沿革

無我 

 幼い頃には何かにつけて、「お母さん、お母さん」といっていたお互いが、いつのころからか「私が、私が」となって、何かにつけて、「私がこうしてやっているのに、あの人はよろこばない」、「私がこう言っているのに、誰それは聞かない」、「私がこう考えているのに、あれは違うことをする」と「私が」が前面にでてきます。

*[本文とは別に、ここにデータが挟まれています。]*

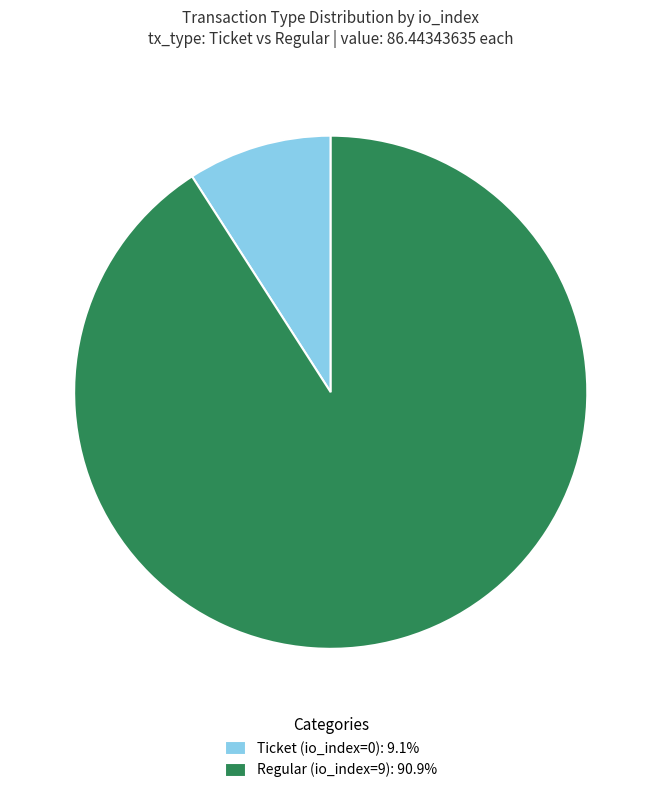

How many slices are in this pie chart?

2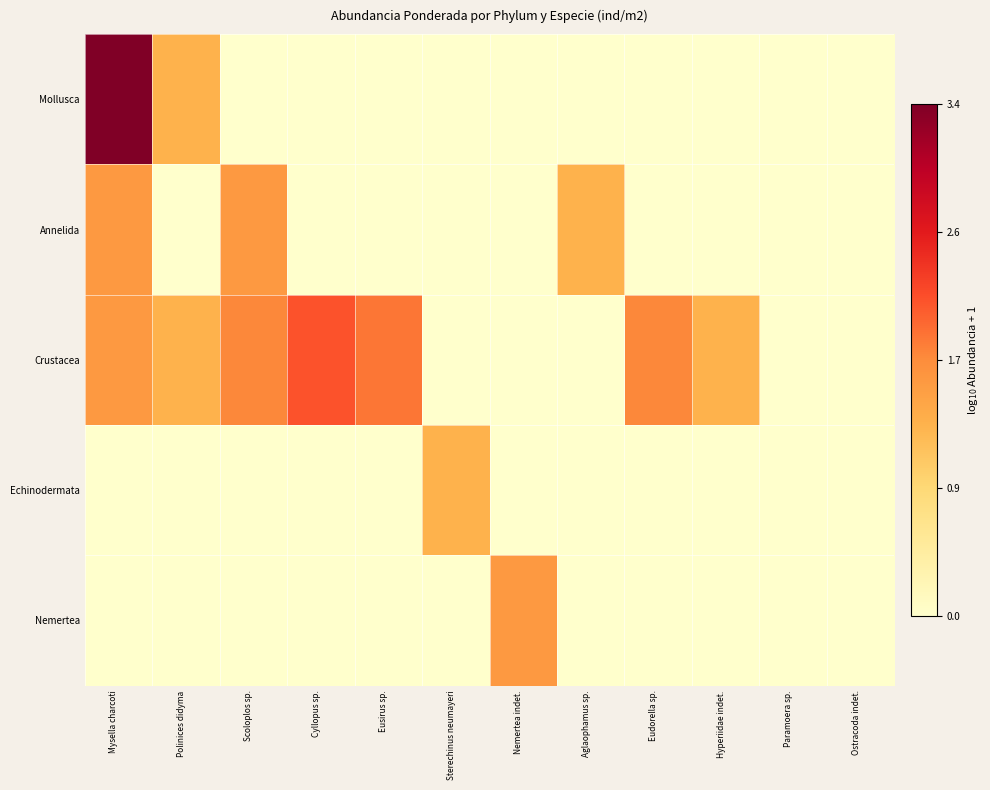

Count the number of data series in this chart.

5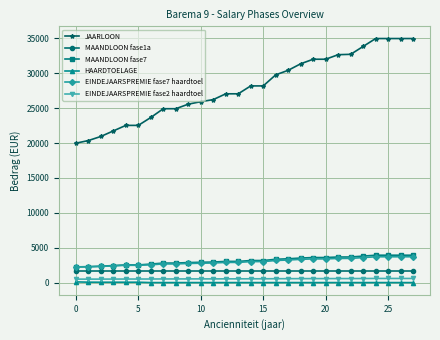

True or false: MAANDLOON fase7 and HAARDTOELAGE cross at least once.

False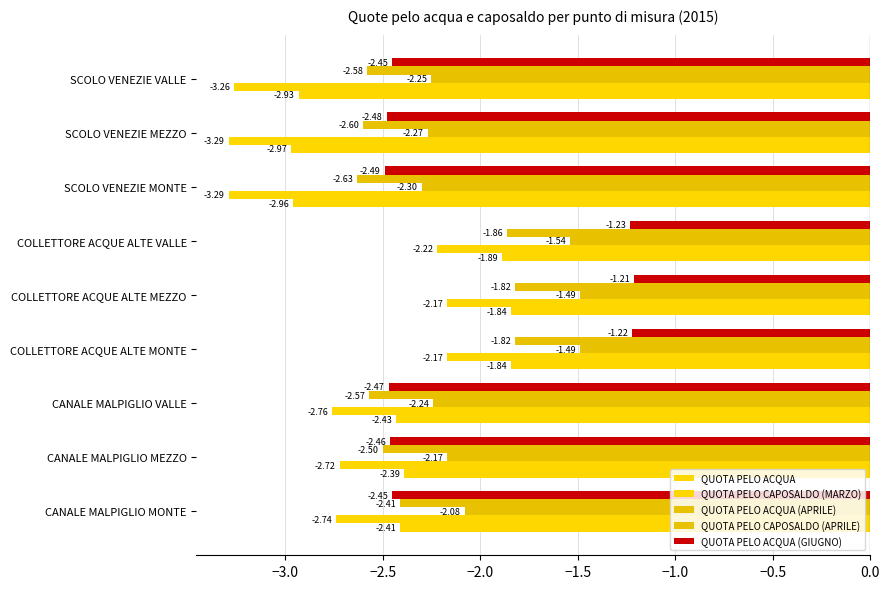

Count the number of data series in this chart.

5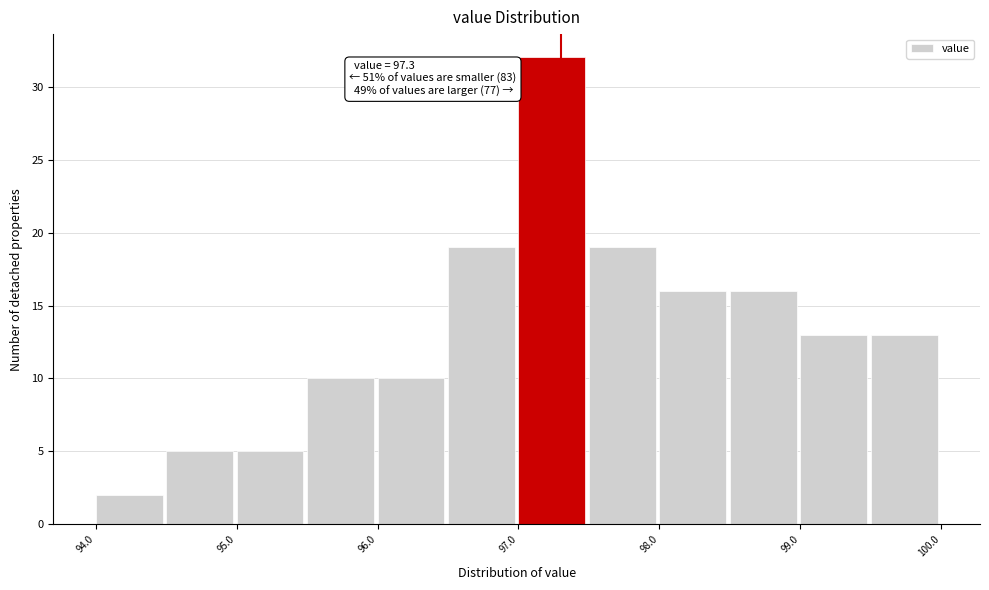

Over which range of the x-axis is the bar tallest?

97.0 to 97.5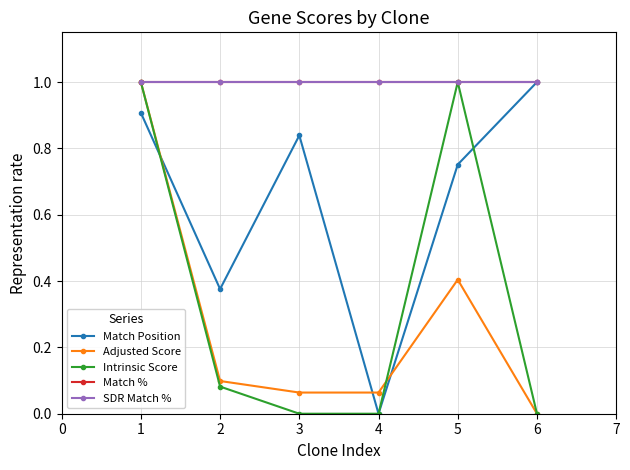

How many data points does each series have?

6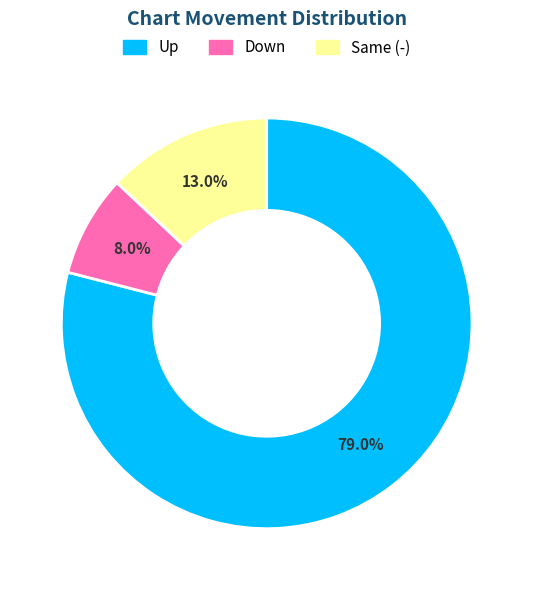

Which slice is the largest?

Up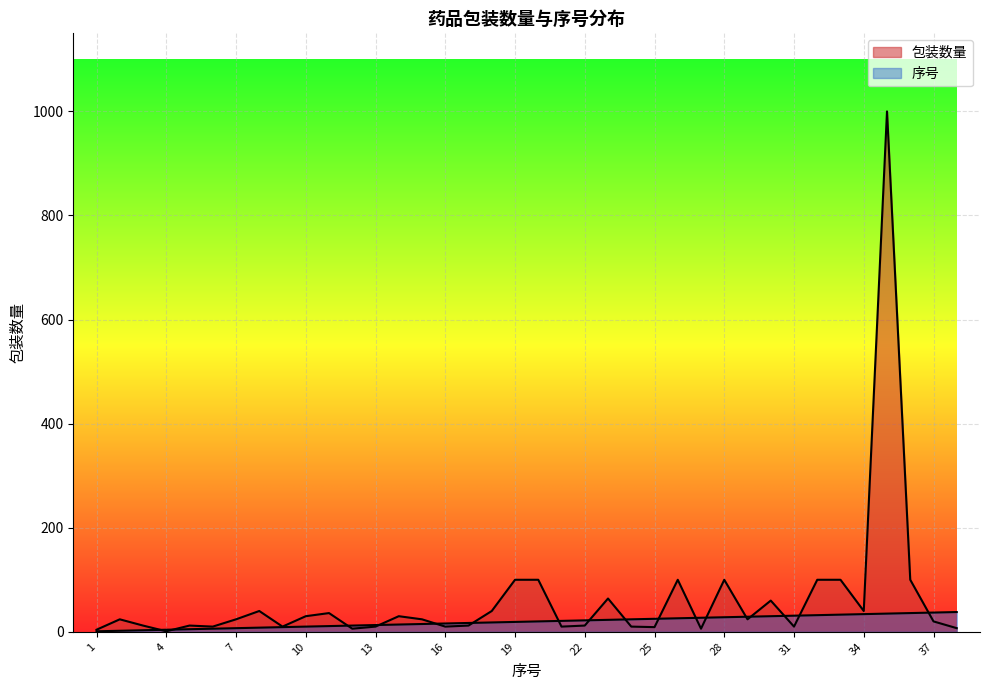

Between which two adjacent categories do 包装数量 and 序号 first intersect?

3 and 4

 この「私が」と「私が」がぶつかって、不隠な空気を常にかもし出しているのが、私たちの生活です。
 蓮如上人は「仏法には無我と仰られ候、我と思うことは、いささか、あるまじきこと也」とご注意くださいました。私が、今、ここに生きているのは、「私が」ということで生きているのではないのです。多くの「いのち」をいただき、多くの「いのち」に支えられて生かされて生きているのです。

 この自分の身体ひとつ考えてみましても、自分でこしらえた部分など一ヶ所もないのです。ではどうして、ここにこの身体があるのかといいますと、多くの「いのち」が、私の身体になってくださったからであります。

 そして、この身体を維持するために、また多くの「いのち」にご苦労をかけているのです。多くの「いのち」によって存在せしめられ、多くの「いのち」によって何事もなさしめられているのです。

 そのことに目を開けという教えが仏法です。ですから、仏法に遇ってみると、「我と思うことは、いささか、あるまじきこと也」ということになるのです。

 「私が」でなく、多くの「いのち」によってというのが、「いのち」の本当のあり方です。